Tüm bu görüşmelerin yapıldığı sıralar Erdoğan başbakandı.
İşte PKK’nın silahları, bombaları belirli yerlere saklaması, güçlenmesi, Güneydoğu’da örgütün özerklik ilanına kadar ilerlemesi bu süreç içindeydi.
OSLO anlaşmalarını da unutmamak gerek…
Tüm bunlara neden göz yumulduğu aslında Erdoğan’ın başkanlık sevdası yüzündendi.
HDP’ nin seçimlere girip 80 milletvekili çıkartmasından sonra külahlar değişti tabi.
Neyse bunları hatırlayalım istedim.
Ha… Erdoğan’ın Esat takıntısı ve Şam’da namaz kılma sevdası da olunca, üstüne üstlük sınır kapıları kevgire dönünce, bir de Türkiye’de nemalanan IŞİD belası sahnede yerini alınca işler çığırından çıkıverdi.
910 kilometrelik Güney sınırımız böylece tehlike ve tehdit altına girmiş oldu.
Tam da emperyalist güçlerin istedikleri konuma gelmiş olduk.
Güneydoğu’da terör ile uğraşırken bir yandan da sınırlarımızı koruma altına alma ve bu sebepten Irak bataklığına girmiş duruma geldik.
Her iki bölgemizden de beşer, onar hatta daha fazla şehit haberleri geldiğinde, canlı, cansız bombalarla Türkiye’nin her tarafında yitirdiğimiz canlarla kahrolmaktayız.
Bu bizlerin fıtratında yoktu.
Atatürk bize güzel, çağdaş ve çağın ötesine yol almak isteyen modern bir Türkiye bırakmıştı.
AKP yeni Türkiye sloganları ile iktidara gelmişti ve umut olmuştu.
Bu güne baktığımızda küçücük çocukların başlarında takkelerle, türbanlarla dindar ve kindar gerici bir nesil olarak yetiştirilmelerini görmek, nereye yol aldığımızın göstergesi olmaktadır.
Gerçekten üzülmekte kahrolmaktayız.
Çocuklar böyle yetiştirilmekteyken AKP li belediyelerin ve bazı kimselerin Atatürk ile uğraşmaları, düşman işgaline uğramış bir ülke gibi heykellerini, Atatürk ismi verilen kuruluş ve kurumlardan onun ismini kaldırmaları, Türk Milletinin birbirine kenetleneceği günde bölücülükten başka bir şey değildir.

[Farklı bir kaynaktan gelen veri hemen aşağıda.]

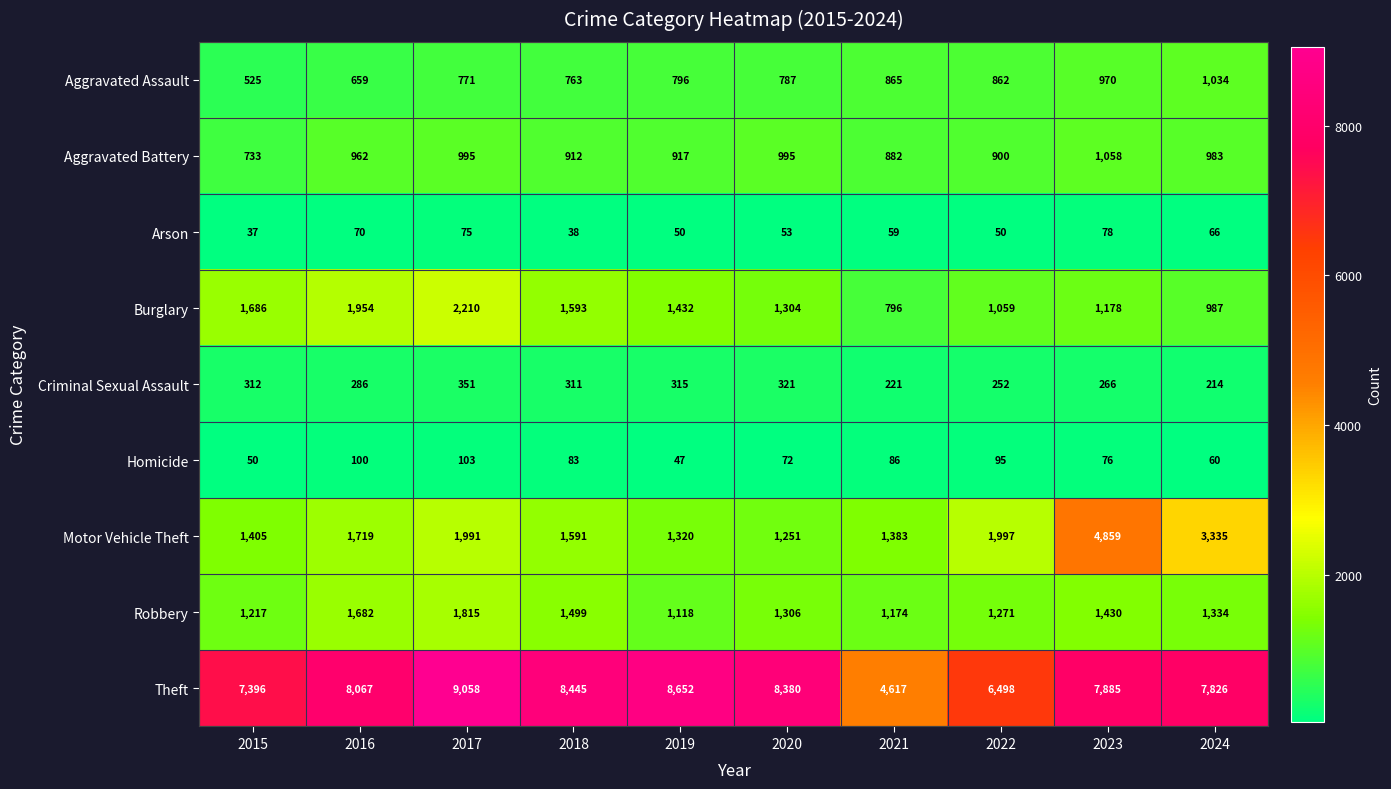

What is the difference between the Theft values at 2023 and 2024?

59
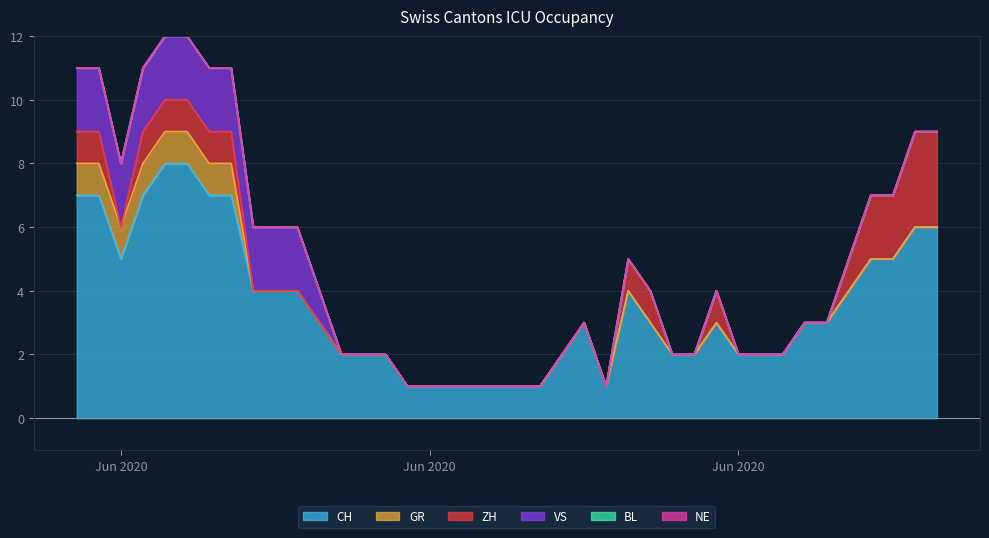

How many interior local valleys does the CH series have?

2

Erdoğan genelde konuşmalarında Türk Milleti diyemiyor ve şöyle diyor:
“Bizi bölmek isteyenlere, ayırmak isteyenlere karşı, tek millet, tek bayrak, tek vatan, tek devlet olacağız” .

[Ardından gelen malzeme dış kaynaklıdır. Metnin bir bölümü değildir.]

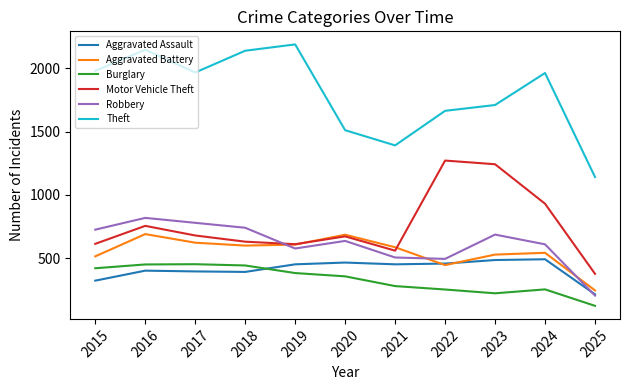

The Robbery series shows 1073 at 2024. True or false?

False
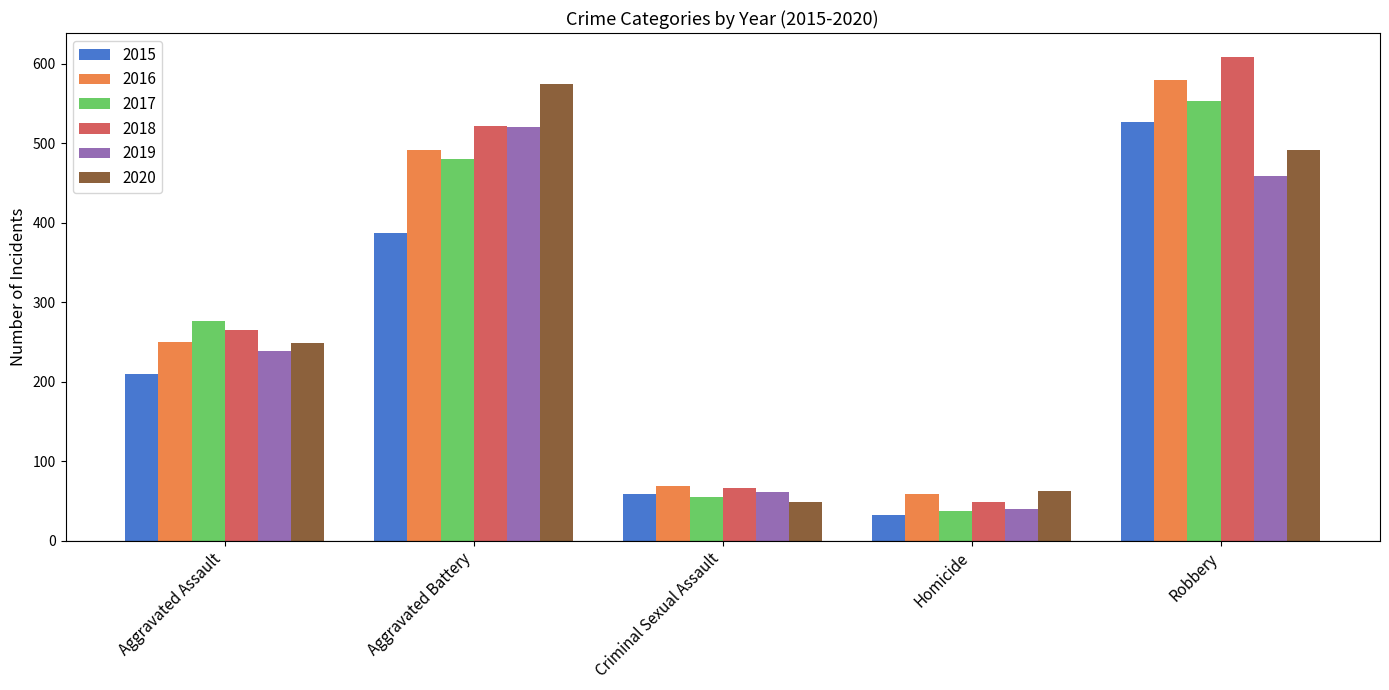

Reading right to left, list all the values displayed in this chart.

2015: 527	32	58	387	210
2016: 579	59	69	491	250
2017: 553	37	55	480	276
2018: 608	49	66	522	265
2019: 458	40	61	520	238
2020: 491	63	49	574	249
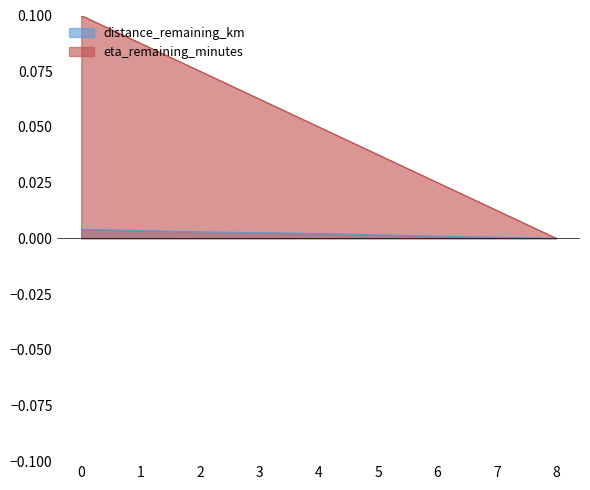

What position from the right is 6.0?

2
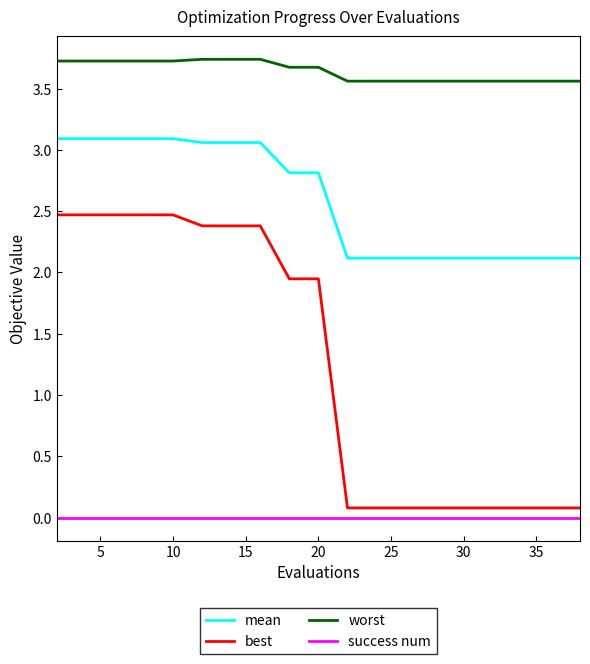

Rank the series by their average value, from highest to lowest.

worst, mean, best, success num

Erdoğan’a buradan sesleniyorum.
Dön bir sağına, soluna bak.
Bizi bölmek isteyenler aslında çok yakınındalar.
Mesela Rize Belediye Başkanı Reşat Kasap denen adamdan başlayabilirsin.
Çok hassas bir dönemden geçmekteyiz.
Konu siyaset üstüdür.
Parti, kişi ayırt etmeden birleşmek, el ele vermek, gerekirse vatanımız için ölmek durumundayız.
Bizleri bölmeye kalkarsanız nasıl olacak bu birleşme?
Alanlarda, konuşmalarında çağrı yapacaksın ama öte yandan bölücülere prim vereceksin.
Neden hiç sesin çıkmaz, bu zararlı adamları cezalandırmaz üstelik ödüllendirirsin?
Tehlikenin farkında değilsin sanırım.
O yağcılar var ya, yarın o koltuktan insen, seni tanımazlar bile.
Bunların yaptıkları yapacaklarının aynasıdır.
Tabi dolayısı ile AKP ‘nin yarınlarını görmekteyiz bizler de.
Tünay Süer
24.12.2016
Not: Sevgili okurlarım, 12 gün kadar Antalya’daydım. Orada üşüttüğümden çok hastalandım bu durumdan yazılarım aksadı. Şimdi biraz soluk alabiliyorum. Saygılarımla bilgilerinize.